[SEMANTIC-91] [Bug] metrics with count_distinct works in dbt 1.2 but not in dbt 1.3
Closed this issue · 3 comments
Is this a new bug in dbt_metrics?
- I believe this is a new bug in dbt_metrics
- I have searched the existing issues, and I could not find an existing issue for this bug
Current Behavior
I run some tests before updating from dbt 1.2.3 + metrics 0.3.1 to dbt 1.3.1 + metrics 1.3.2.
A metric using count_distinct was working on the former setup but not in the latter. When computing the table calling the metric the following error occurred.
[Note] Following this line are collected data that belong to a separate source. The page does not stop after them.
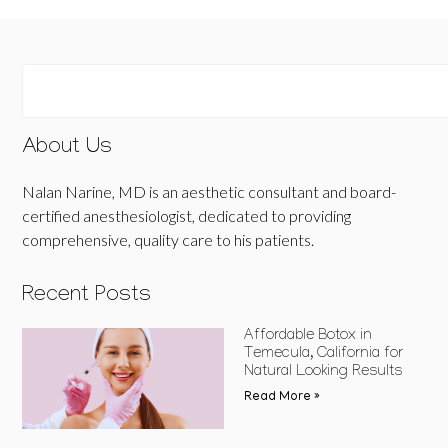
About Us
Nalan Narine, MD is an aesthetic consultant and board-
certified anesthesiologist, dedicated to providing
comprehensive, quality care to his patients.
Recent Posts
Affordable Botox in
Temecula, California for
Natural Looking Results
Read More »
3:13:27 Database Error in model listing_amount_by_account_daily (models/05_pl_as24/metrics/daily/listing_amount_by_account_daily.sql)
13:13:27 Resources exceeded during query execution: The query could not be executed in the allotted memory. Peak usage: 132% of limit.
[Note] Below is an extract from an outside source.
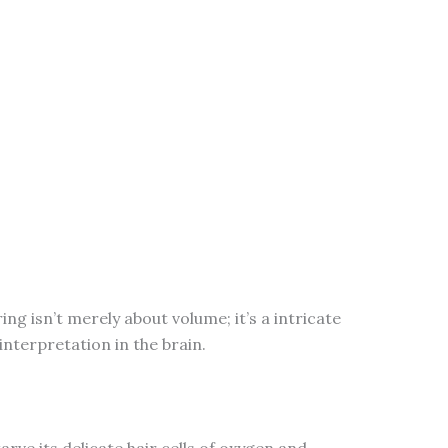
ng isn’t merely about volume; it’s a intricate
interpretation in the brain.
ve its delicate hair cells of oxygen and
13:13:27 Top memory consumer(s):
13:13:27 ORDER BY operations: 99%
13:13:27 other/unattributed: 1%
13:13:27
13:13:27 compiled Code at target/run/dwh_automotive/models/05_pl_as24/metrics/daily/listing_amount_by_account_daily.sql
I think the issue might be related to this bug but I'm not entirely sure.
Expected Behavior
The error doesn't appear.
Steps To Reproduce
We need a lot of data to get the same error. Nevertheless, I noticed that what breaks the thing is the order by clause at the end of the query. I've attached the generated SQL for the current setup (dbt 1.2.3 + metrics 0.3.1) and the new setup (dbt 1.3.1 + metrics 1.3.2).
Just to be sure, I've renamed the GCP project, datasets, and tables.
dbt_1.2.3-listing_amount_by_account_daily.txt
dbt_latest-listing_amount_by_account_daily.txt
Relevant log output
No response
Environment
% dbt --version
Core:
- installed: 1.3.1
- latest: 1.3.1 - Up to date!
Plugins:
- bigquery: 1.3.0 - Up to date!
-----
packages
packages:
- package: dbt-labs/dbt_utils
version: 0.8.6
- package: calogica/dbt_expectations
version: 0.5.3
- package: dbt-labs/audit_helper
version: 0.5.0
- package: data-mie/dbt_profiler
version: 0.4.1
- package: dbt-labs/metrics
version: 0.3.1
- package: elementary-data/elementary
version: 0.5.3
Which database adapter are you using with dbt?
bigquery
Additional Context
No response
Hey @albton - thanks for raising this issue! We had noticed this pop up with datasets in Redshift & Postgres but were hoping it was constrained to databases that are more compute constrained. Now that we've seen it in BigQuery, its convinced me that we need to roll back this ordering functionality to be more simplistic.
I've merged in the changes to main
and will release the new version on Friday. In the meantime, I'd love to see if this works in your local if you use the main branch instead of the released version. Here is the code you could use for that:
packages:
- git: "https://github.com/dbt-labs/dbt_metrics.git" # git URL
revision: main
Hi @callum-mcdata ! Thanks for checking this issue and reacting!
Luckily we "solved" the problem by deleting the metrics that were generating the issue from our data warehouse: it turned out they weren't really used. I should thank this bug for this :) I don't feel like taking the time to revert dev to the previous state to check right now. If I get some time this week I'll let you know.
No worries and no need to take the time! I'll close out this issue then and if you run into any other bugs in the future be sure to let us know - we appreciate you flagging this one!